-- DATA EXTRACTS follows --
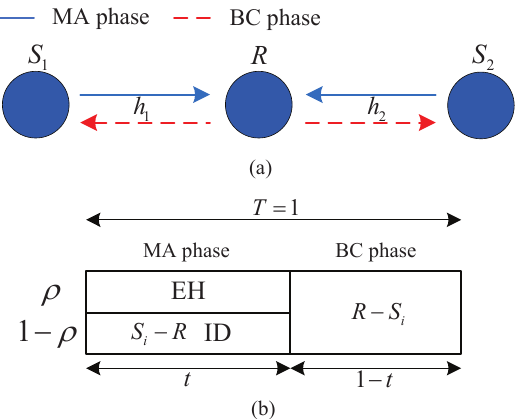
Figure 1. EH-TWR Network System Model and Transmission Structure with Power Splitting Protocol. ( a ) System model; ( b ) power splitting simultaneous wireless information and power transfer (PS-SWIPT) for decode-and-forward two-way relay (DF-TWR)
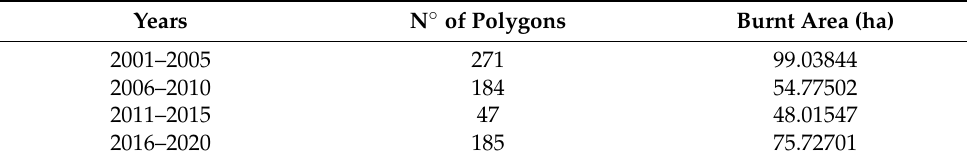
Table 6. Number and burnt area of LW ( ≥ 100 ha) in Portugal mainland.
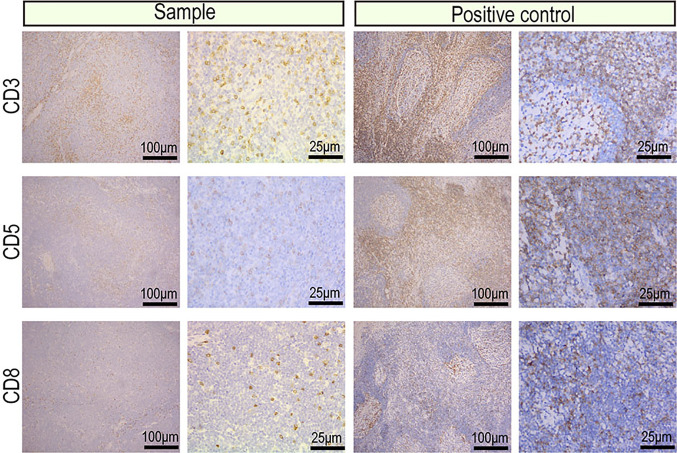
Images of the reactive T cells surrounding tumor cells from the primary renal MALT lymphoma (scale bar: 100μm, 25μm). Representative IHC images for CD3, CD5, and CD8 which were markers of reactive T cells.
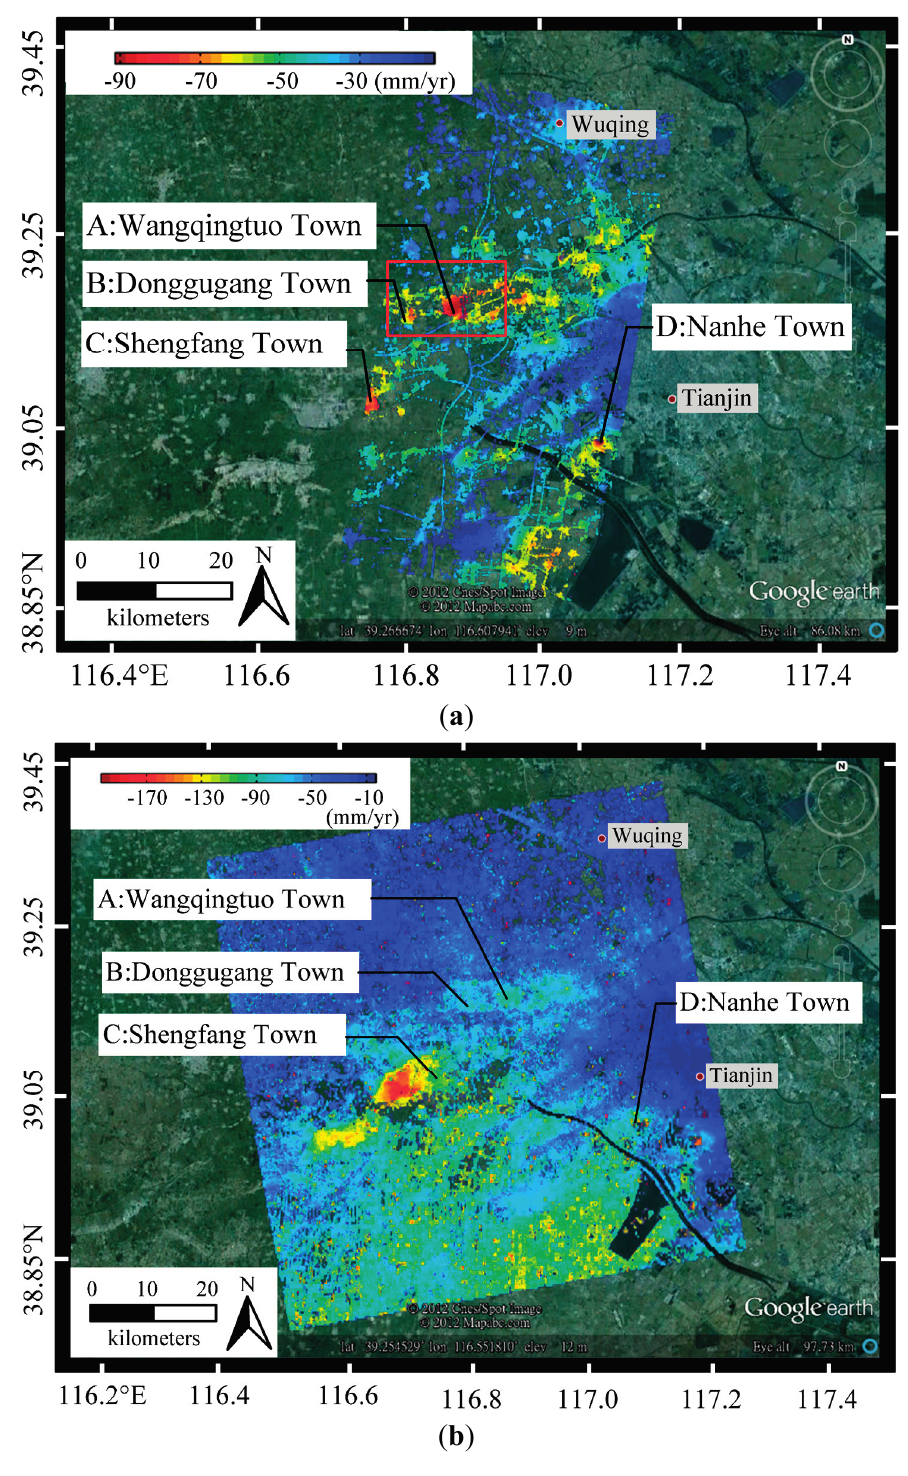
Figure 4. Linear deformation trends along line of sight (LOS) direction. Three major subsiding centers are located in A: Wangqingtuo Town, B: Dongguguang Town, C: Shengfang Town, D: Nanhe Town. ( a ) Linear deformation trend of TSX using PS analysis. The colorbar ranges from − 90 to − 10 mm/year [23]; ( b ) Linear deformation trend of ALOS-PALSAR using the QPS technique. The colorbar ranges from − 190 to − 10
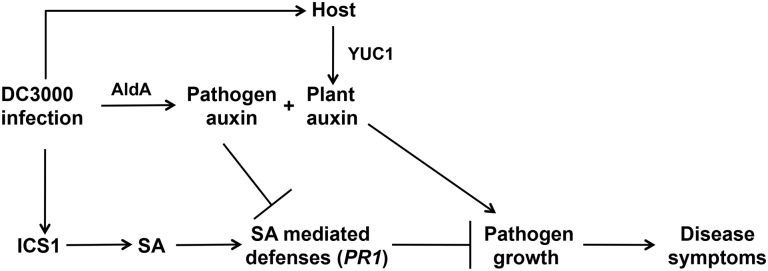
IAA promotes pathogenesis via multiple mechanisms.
-- DATA EXTRACTS concluded --
--- ACTIVITY ---
Copy out all of the entries exactly as they stand, with no pictures in your copy.

--- REPLY TO THE TASK ---
Figure 1. EH-TWR Network System Model and Transmission Structure with Power Splitting Protocol. ( a ) System model; ( b ) power splitting simultaneous wireless information and power transfer (PS-SWIPT) for decode-and-forward two-way relay (DF-TWR)
Table 6. Number and burnt area of LW ( ≥ 100 ha) in Portugal mainland.
Images of the reactive T cells surrounding tumor cells from the primary renal MALT lymphoma (scale bar: 100μm, 25μm). Representative IHC images for CD3, CD5, and CD8 which were markers of reactive T cells.
Figure 4. Linear deformation trends along line of sight (LOS) direction. Three major subsiding centers are located in A: Wangqingtuo Town, B: Dongguguang Town, C: Shengfang Town, D: Nanhe Town. ( a ) Linear deformation trend of TSX using PS analysis. The colorbar ranges from − 90 to − 10 mm/year [23]; ( b ) Linear deformation trend of ALOS-PALSAR using the QPS technique. The colorbar ranges from − 190 to − 10
IAA promotes pathogenesis via multiple mechanisms.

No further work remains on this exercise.